*Reading passage*.

Manhattan had visitors like me coming to it from all around the world. The tourists from lands afar had sensibilities similar to my own. With these foreigners, I had a concordance. Discordance — accompanied by a visceral ugliness — came mostly from small-town Americans. These were the people who asked about my ethnicity and my religious beliefs. They wanted to place me into a stereotypical, formulaic category. In times of communal tensions like 9/11, they were the ones who spat on me, called me racial epithets, and even struck me. Thankfully, these were rare occasions, about a dozen moments in 27 years.
As I make my home in Delhi at 47, I find myself in a city very different from what I left at 18. Delhi is a city of incredible beauty and shocking challenges that come with a booming urban sprawl and industrial growth. I see the hustle and bustle that was New York in 1993, but nowhere near as comfortable with urbanisation as NYC of 2020. I see the glitz and glamour, and I see heart-wrenching poverty. I see cacophonous traffic, and sections of the country still coming of age, struggles similar to the rural outpost where I set up a farm in New York State. Towns and peoples ignored by fellow citizens and country, left behind in the 19th century.

*Activities*.
a: In the essay excerpt about Manhattan and Delhi, how many times does the writer say they were mistreated over 27 years?
b: Please list everything the writer says "I see" in Delhi in the essay excerpt about Manhattan and Delhi.
c: Extend the essay excerpt about Manhattan and Delhi from its last sentence onward.

*The data*.
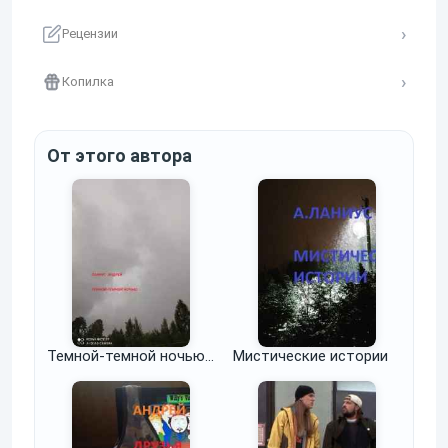
Рецензии
Копилка
От этого автора
Темной-темной ночью...
Мистические истории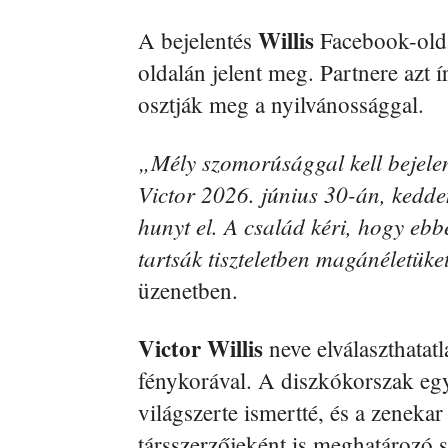
Willis
A bejelentés
Facebook-olda
oldalán jelent meg. Partnere azt 
osztják meg a nyilvánossággal.
„Mély szomorúsággal kell bejel
Victor 2026. június 30-án, kedde
hunyt el. A család kéri, hogy ebb
tartsák tiszteletben magánéletüke
üzenetben.
Victor Willis
neve elválaszthatatl
fénykorával. A diszkókorszak egy
világszerte ismertté, és a zenek
társszerzőjeként is meghatározó s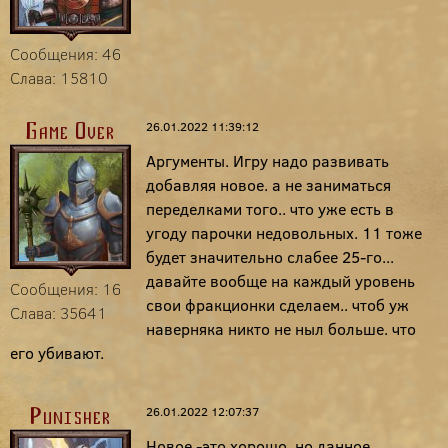
Сообщения: 46
Слава: 15810
26.01.2022 11:39:12
Game Over
Аргументы. Игру надо развивать
добавляя новое. а не заниматься
переделками того.. что уже есть в
угоду парочки недовольных. 11 тоже
будет значительно слабее 25-го...
давайте вообще на каждый уровень
Сообщения: 16
свои фракционки сделаем.. чтоб уж
Слава: 35641
наверняка никто не ныл больше. что
его убивают.
26.01.2022 12:07:37
Punisher
Новое -это хорошо, но данное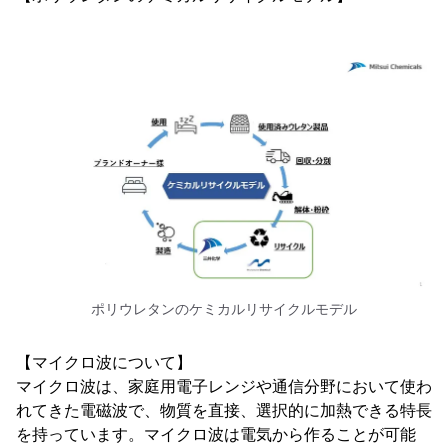
ポリウレタンのケミカルリサイクルモデル
【マイクロ波について】
マイクロ波は、家庭用電子レンジや通信分野において使わ
れてきた電磁波で、物質を直接、選択的に加熱できる特長
を持っています。マイクロ波は電気から作ることが可能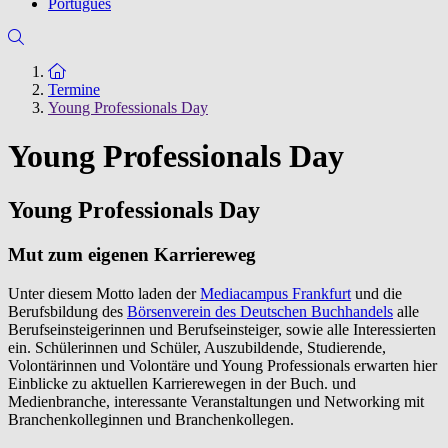
Português
Zur Startseite
Termine
Young Professionals Day
Young Professionals Day
Young Professionals Day
Mut zum eigenen Karriereweg
Unter diesem Motto laden der
Mediacampus Frankfurt
und die
Berufsbildung des
Börsenverein des Deutschen Buchhandels
alle
Berufseinsteigerinnen und Berufseinsteiger, sowie alle Interessierten
ein. Schülerinnen und Schüler, Auszubildende, Studierende,
Volontärinnen und Volontäre und Young Professionals erwarten hier
Einblicke zu aktuellen Karrierewegen in der Buch. und
Medienbranche, interessante Veranstaltungen und Networking mit
Branchenkolleginnen und Branchenkollegen.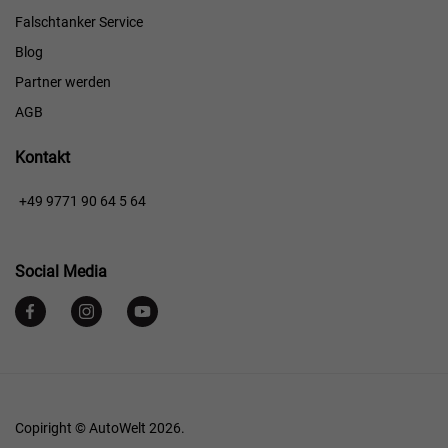
Falschtanker Service
Blog
Partner werden
AGB
Kontakt
+49 9771 90 64 5 64
Social Media
Copiright © AutoWelt 2026.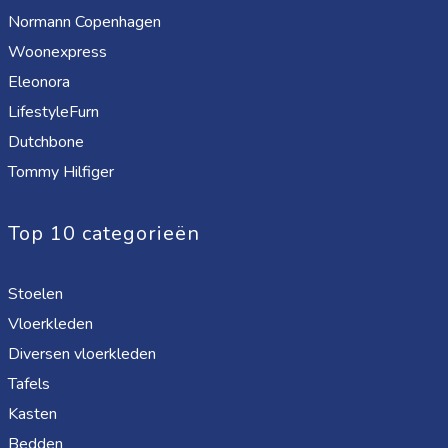
Normann Copenhagen
Woonexpress
Eleonora
LifestyleFurn
Dutchbone
Tommy Hilfiger
Top 10 categorieën
Stoelen
Vloerkleden
Diversen vloerkleden
Tafels
Kasten
Bedden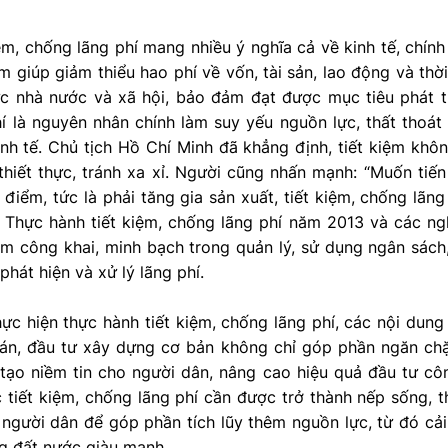
ệm, chống lãng phí mang nhiều ý nghĩa cả về kinh tế, chính 
ệm giúp giảm thiểu hao phí về vốn, tài sản, lao động và thờ
c nhà nước và xã hội, bảo đảm đạt được mục tiêu phát tri
hí là nguyên nhân chính làm suy yếu nguồn lực, thất thoá
nh tế. Chủ tịch Hồ Chí Minh đã khẳng định, tiết kiệm khôn
 thiết thực, tránh xa xỉ. Người cũng nhấn mạnh: “Muốn tiến
điểm, tức là phải tăng gia sản xuất, tiết kiệm, chống lãng
t Thực hành tiết kiệm, chống lãng phí năm 2013 và các n
ệm công khai, minh bạch trong quản lý, sử dụng ngân sách,
 phát hiện và xử lý lãng phí.
hực hiện thực hành tiết kiệm, chống lãng phí, các nội dung
oán, đầu tư xây dựng cơ bản không chỉ góp phần ngăn ch
 tạo niềm tin cho người dân, nâng cao hiệu quả đầu tư c
c tiết kiệm, chống lãng phí cần được trở thành nếp sống, 
người dân để góp phần tích lũy thêm nguồn lực, từ đó cải
g đất nước giàu mạnh.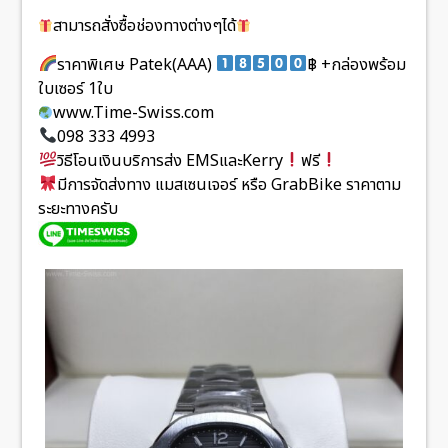
สามารถสั่งซื้อช่องทางต่างๆได้
ราคาพิเศษ Patek(AAA)
฿ +กล่องพร้อม
ใบเซอร์ 1ใบ
www.Time-Swiss.com
098 333 4993
วิธีโอนเงินบริการส่ง EMSและKerry
ฟรี
มีการจัดส่งทาง แมสเซนเจอร์ หรือ GrabBike ราคาตาม
ระยะทางครับ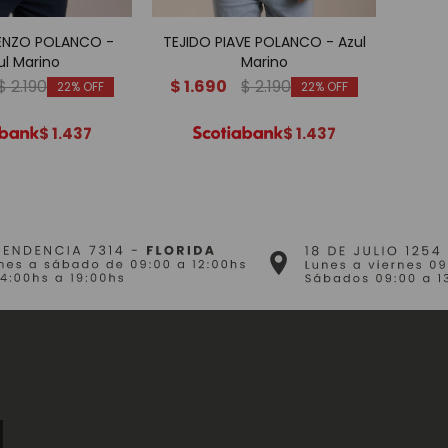
ENZO POLANCO -
TEJIDO PIAVE POLANCO - Azul
BU
ul Marino
Marino
$
2.190
$
1.690
$
2.190
$
1.
22
22
$
1.437
$
1.437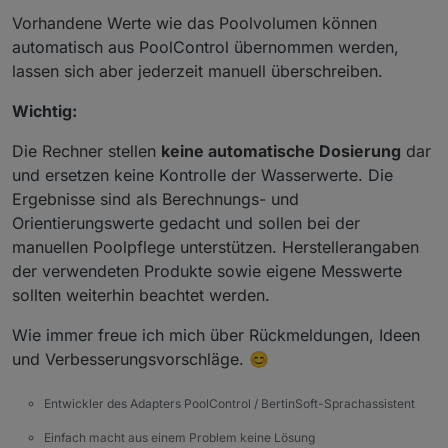
Vorhandene Werte wie das Poolvolumen können
automatisch aus PoolControl übernommen werden,
lassen sich aber jederzeit manuell überschreiben.
Wichtig:
Die Rechner stellen
keine automatische Dosierung
dar
und ersetzen keine Kontrolle der Wasserwerte. Die
Ergebnisse sind als Berechnungs- und
Orientierungswerte gedacht und sollen bei der
manuellen Poolpflege unterstützen. Herstellerangaben
der verwendeten Produkte sowie eigene Messwerte
sollten weiterhin beachtet werden.
Wie immer freue ich mich über Rückmeldungen, Ideen
und Verbesserungsvorschläge. 😊
Entwickler des Adapters PoolControl / BertinSoft-Sprachassistent
Einfach macht aus einem Problem keine Lösung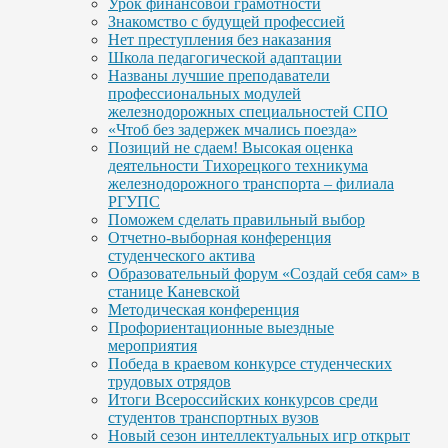
Урок финансовой грамотности
Знакомство с будущей профессией
Нет преступления без наказания
Школа педагогической адаптации
Названы лучшие преподаватели
профессиональных модулей
железнодорожных специальностей СПО
«Чтоб без задержек мчались поезда»
Позиций не сдаем! Высокая оценка
деятельности Тихорецкого техникума
железнодорожного транспорта – филиала
РГУПС
Поможем сделать правильный выбор
Отчетно-выборная конференция
студенческого актива
Образовательный форум «Создай себя сам» в
станице Каневской
Методическая конференция
Профориентационные выездные
мероприятия
Победа в краевом конкурсе студенческих
трудовых отрядов
Итоги Всероссийских конкурсов среди
студентов транспортных вузов
Новый сезон интеллектуальных игр открыт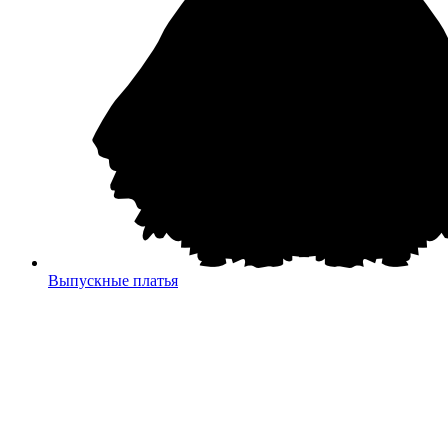
Выпускные платья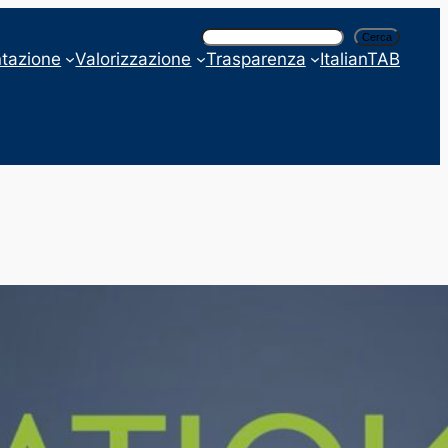
C
Cerca
e
tazione
Valorizzazione
Trasparenza
ItalianTAB
r
c
a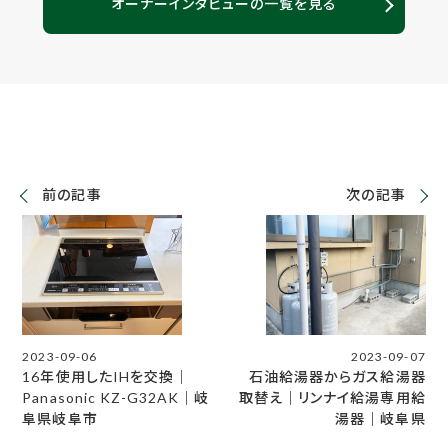
オーナーインタビューの一覧を見る
前の記事
次の記事
2023-09-06
2023-09-07
16年使用したIHを交換｜
石油給湯器からガス給湯器
Panasonic KZ-G32AK｜岐
取替え｜リンナイ給湯専用給
阜県岐阜市
湯器｜岐阜県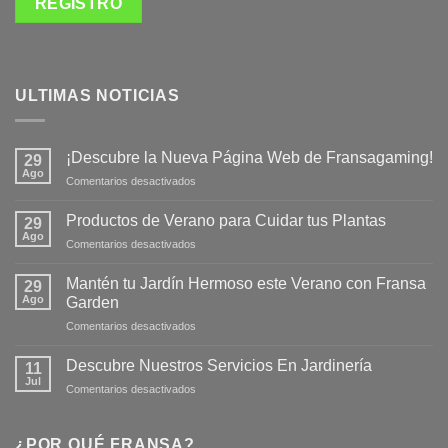
ULTIMAS NOTICIAS
¡Descubre la Nueva Página Web de Fransagaming!
29
Ago
en
Comentarios desactivados
¡Descubre
la
Productos de Verano para Cuidar tus Plantas
29
Nueva
Ago
en
Comentarios desactivados
Página
Productos
Web
de
Mantén tu Jardín Hermoso este Verano con Fransa
de
29
Verano
Ago
Fransagaming!
Garden
para
en
Comentarios desactivados
Cuidar
Mantén
tus
tu
Plantas
Descubre Nuestros Servicios En Jardinería
11
Jardín
Jul
en
Comentarios desactivados
Hermoso
Descubre
este
Nuestros
Verano
Servicios
¿POR QUÉ FRANSA?
con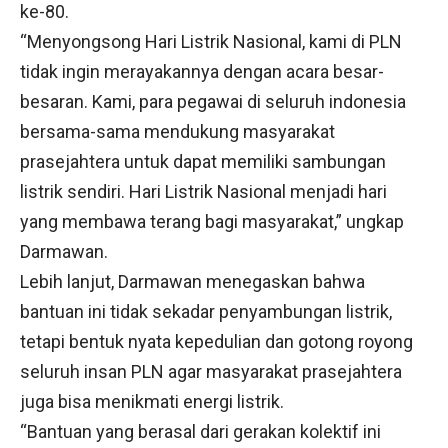
ke-80.
“Menyongsong Hari Listrik Nasional, kami di PLN
tidak ingin merayakannya dengan acara besar-
besaran. Kami, para pegawai di seluruh indonesia
bersama-sama mendukung masyarakat
prasejahtera untuk dapat memiliki sambungan
listrik sendiri. Hari Listrik Nasional menjadi hari
yang membawa terang bagi masyarakat,” ungkap
Darmawan.
Lebih lanjut, Darmawan menegaskan bahwa
bantuan ini tidak sekadar penyambungan listrik,
tetapi bentuk nyata kepedulian dan gotong royong
seluruh insan PLN agar masyarakat prasejahtera
juga bisa menikmati energi listrik.
“Bantuan yang berasal dari gerakan kolektif ini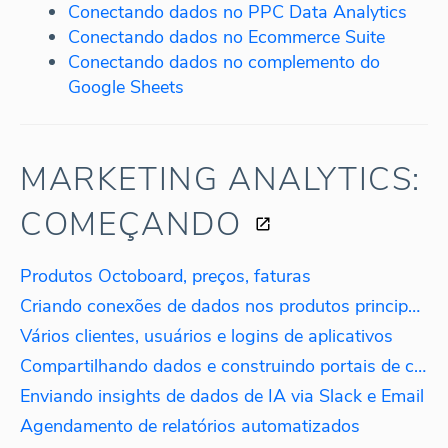
Conectando dados no PPC Data Analytics
Conectando dados no Ecommerce Suite
Conectando dados no complemento do
Google Sheets
MARKETING ANALYTICS:
COMEÇANDO
Produtos Octoboard, preços, faturas
Criando conexões de dados nos produtos principais do Octoboard.
Vários clientes, usuários e logins de aplicativos
Compartilhando dados e construindo portais de clientes com marca branca
Enviando insights de dados de IA via Slack e Email
Agendamento de relatórios automatizados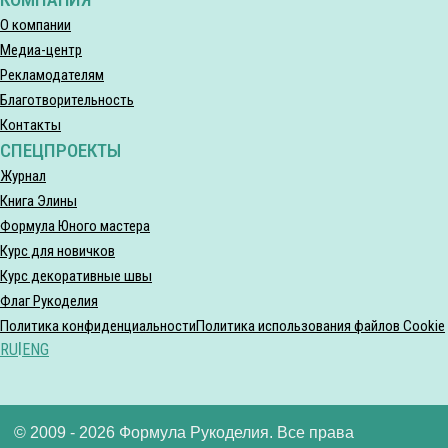
О компании
Медиа-центр
Рекламодателям
Благотворительность
Контакты
СПЕЦПРОЕКТЫ
Журнал
Книга Элины
Формула Юного мастера
Курс для новичков
Курс декоративные швы
Флаг Рукоделия
Политика конфиденциальности
Политика использования файлов Cookie
RU
|
ENG
© 2009 - 2026 Формула Рукоделия. Все права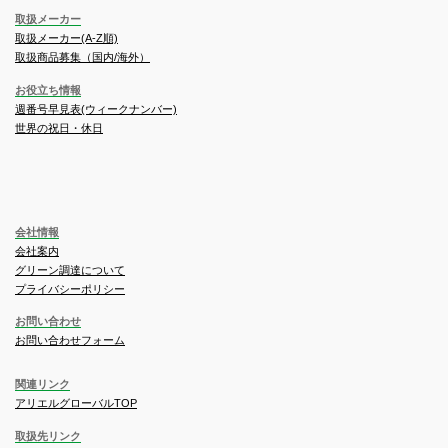
取扱メーカー
取扱メーカー(A-Z順)
取扱商品募集（国内/海外）
お役立ち情報
週番号早見表(ウィークナンバー)
世界の祝日・休日
会社情報
会社案内
グリーン調達について
プライバシーポリシー
お問い合わせ
お問い合わせフォーム
関連リンク
アリエルグローバルTOP
取扱先リンク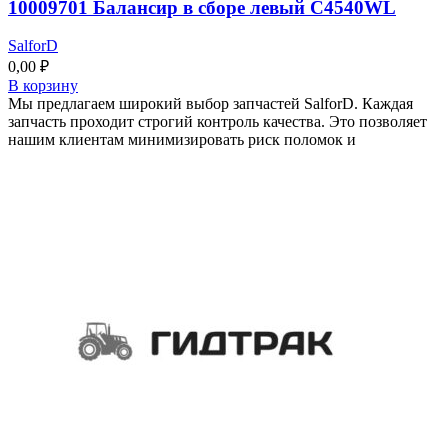
10009701 Балансир в сборе левый C4540WL
SalforD
0,00
₽
В корзину
Мы предлагаем широкий выбор запчастей SalforD. Каждая
запчасть проходит строгий контроль качества. Это позволяет
нашим клиентам минимизировать риск поломок и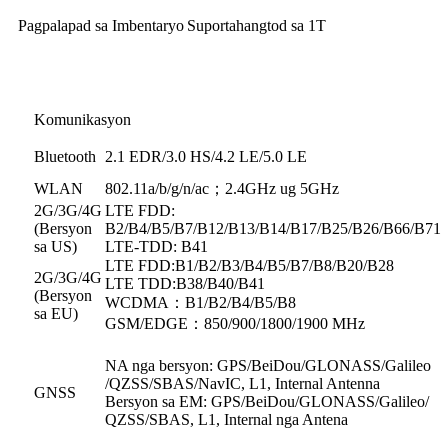
Pagpalapad sa Imbentaryo
Suporta
hangtod sa 1T
Komunikasyon
Bluetooth
2.1 EDR/3.0 HS/4.2 LE/5.0 LE
WLAN
802.11a/b/g/n/ac
；
2.4GHz ug 5GHz
2G/3G/4G
LTE FDD:
(Bersyon
B2/B4/B5/B7/B12/B13/B14/B17/B25/B26/B66/B71
sa US)
LTE-TDD: B41
LTE FDD:B1/B2/B3/B4/B5/B7/B8/B20/B28
2G/3G/4G
LTE TDD:B38/B40/B41
(Bersyon
WCDMA
：
B1/B2/B4/B5/B8
sa EU)
GSM/EDGE
：
850/900/1800/1900 MHz
NA nga bersyon: GPS/BeiDou/GLONASS/Galileo
/QZSS/SBAS/NavIC, L1, Internal Antenna
GNSS
Bersyon sa EM: GPS/BeiDou/GLONASS/Galileo/
QZSS/SBAS, L1, Internal nga Antena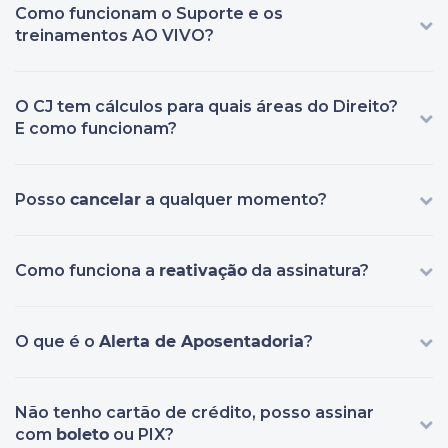
Como funcionam o Suporte e os
treinamentos AO VIVO?
O CJ tem cálculos para quais áreas do Direito?
E como funcionam?
Posso
cancelar
a qualquer momento?
Como funciona a
reativação
da assinatura?
O que é o
Alerta de Aposentadoria
?
Não tenho cartão de crédito, posso assinar
com
boleto
ou PIX?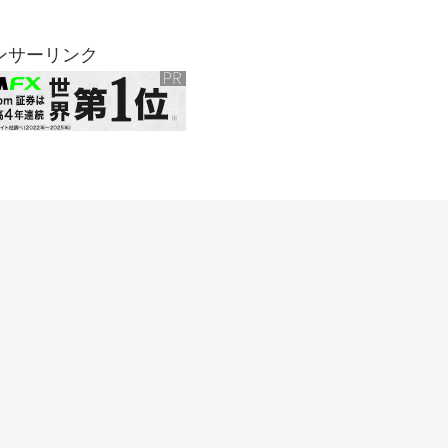
ンサーリンク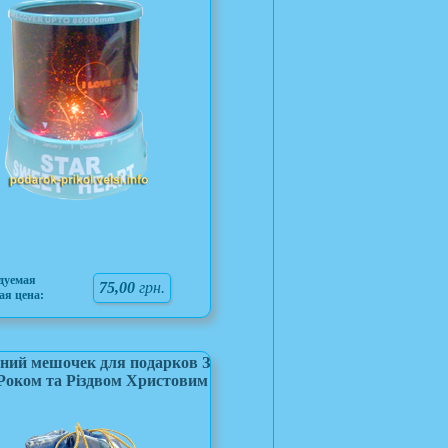
дуемая
75,00
грн.
ая цена:
ний мешочек для подарков З
Роком та Рiздвом Христовим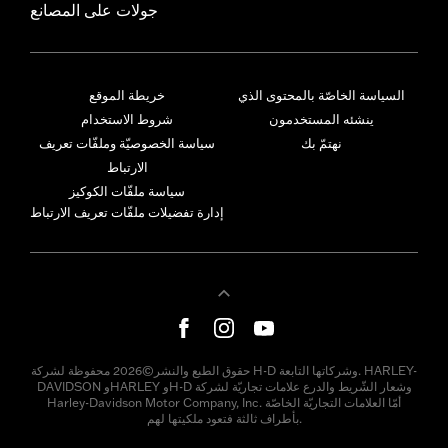
جولات على المصانع
السياسة الخاصّة بالمحتوى الذي
خريطة الموقع
ينشئه المستخدمون
شروط الاستخدام
نهتمّ بك
سياسة الخصوصيّة وملفّات تعريف
الارتباط
سياسة ملفّات الكوكيز
إدارة تفضيلات ملفّات تعريف الارتباط
حقوق الطبع والنشر©2026 محفوظة لشركة H-D وشركاتها التابعة. HARLEY-
DAVIDSON وHARLEY وH-D وشعار الشّريط والدرع علامات تجاريّة لشركة
Harley-Davidson Motor Company, Inc. أمّا العلامات التجاريّة الخاصّة
بأطراف ثالثة فتعود ملكيتها لهم.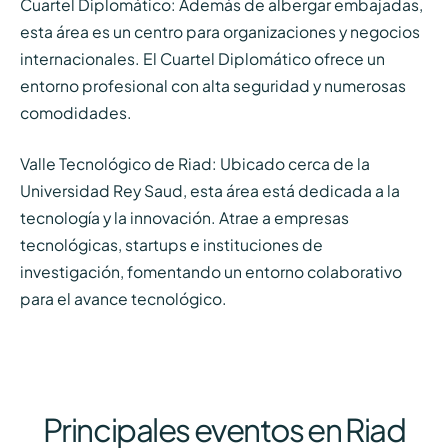
Cuartel Diplomático: Además de albergar embajadas,
esta área es un centro para organizaciones y negocios
internacionales. El Cuartel Diplomático ofrece un
entorno profesional con alta seguridad y numerosas
comodidades.
Valle Tecnológico de Riad: Ubicado cerca de la
Universidad Rey Saud, esta área está dedicada a la
tecnología y la innovación. Atrae a empresas
tecnológicas, startups e instituciones de
investigación, fomentando un entorno colaborativo
para el avance tecnológico.
Principales eventos en Riad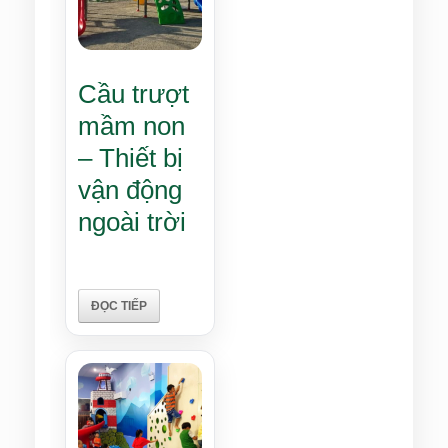
Cầu trượt
mầm non
– Thiết bị
vận động
ngoài trời
ĐỌC TIẾP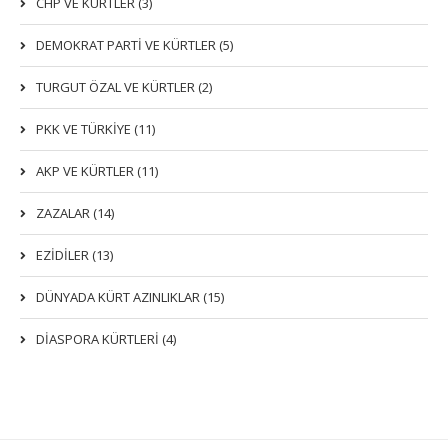
CHP VE KÜRTLER (3)
DEMOKRAT PARTI VE KÜRTLER (5)
TURGUT ÖZAL VE KÜRTLER (2)
PKK VE TÜRKIYE (11)
AKP VE KÜRTLER (11)
ZAZALAR (14)
EZIDILER (13)
DÜNYADA KÜRT AZINLIKLAR (15)
DİASPORA KÜRTLERİ (4)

*Outputs by task*.
a: About a dozen moments in 27 years.

b:
- the hustle and bustle that was New York in 1993
- the glitz and glamour
- heart-wrenching poverty
- cacophonous traffic
- sections of the country still coming of age

c:
I am shocked to find the food I grew up eating, the regional attire, the architectural sensibilities, the decorative arts — those things from the past that connect me to my birthplace — now considered “ethnic”. Commodities brought into the motherland from nations far, far away are accorded accolades and price points that deify their being. Celebrated for their Northern European provenance, these things are called “food”, “design”, “art”, and “dress”. While what I left behind and returned craving to become one with again is now labeled as “ethnic” — “ethnic clothing”, “ethnic food”, “ethnic art”, “ethnic dress”.
Colonisers long gone, colonies as we knew them done with, the norms of the past ought to be fading away and replaced with happily acceptable and accepted old ways and traditions. When we willingly succumb to Stockholm Syndrome and brand our own social and cultural identity as “ethnic”, we are playing right into the hands of the oppressors. In this moment, one we own and influence, we are furthering the stereotypes and deepening the divides that damage our human collective. When hate is perpetuated and perpetrated, it ends up hating the hater in the end.
I am hoping to see a day when I am simply Suvir. A human being. A day when my food, clothing, art, style and language are simply nouns, with no belittling adjective. A time when they are not reduced to some “ethnic” version of the “norm”, but have a place of pride in their own homeland. The beginning of homeland security.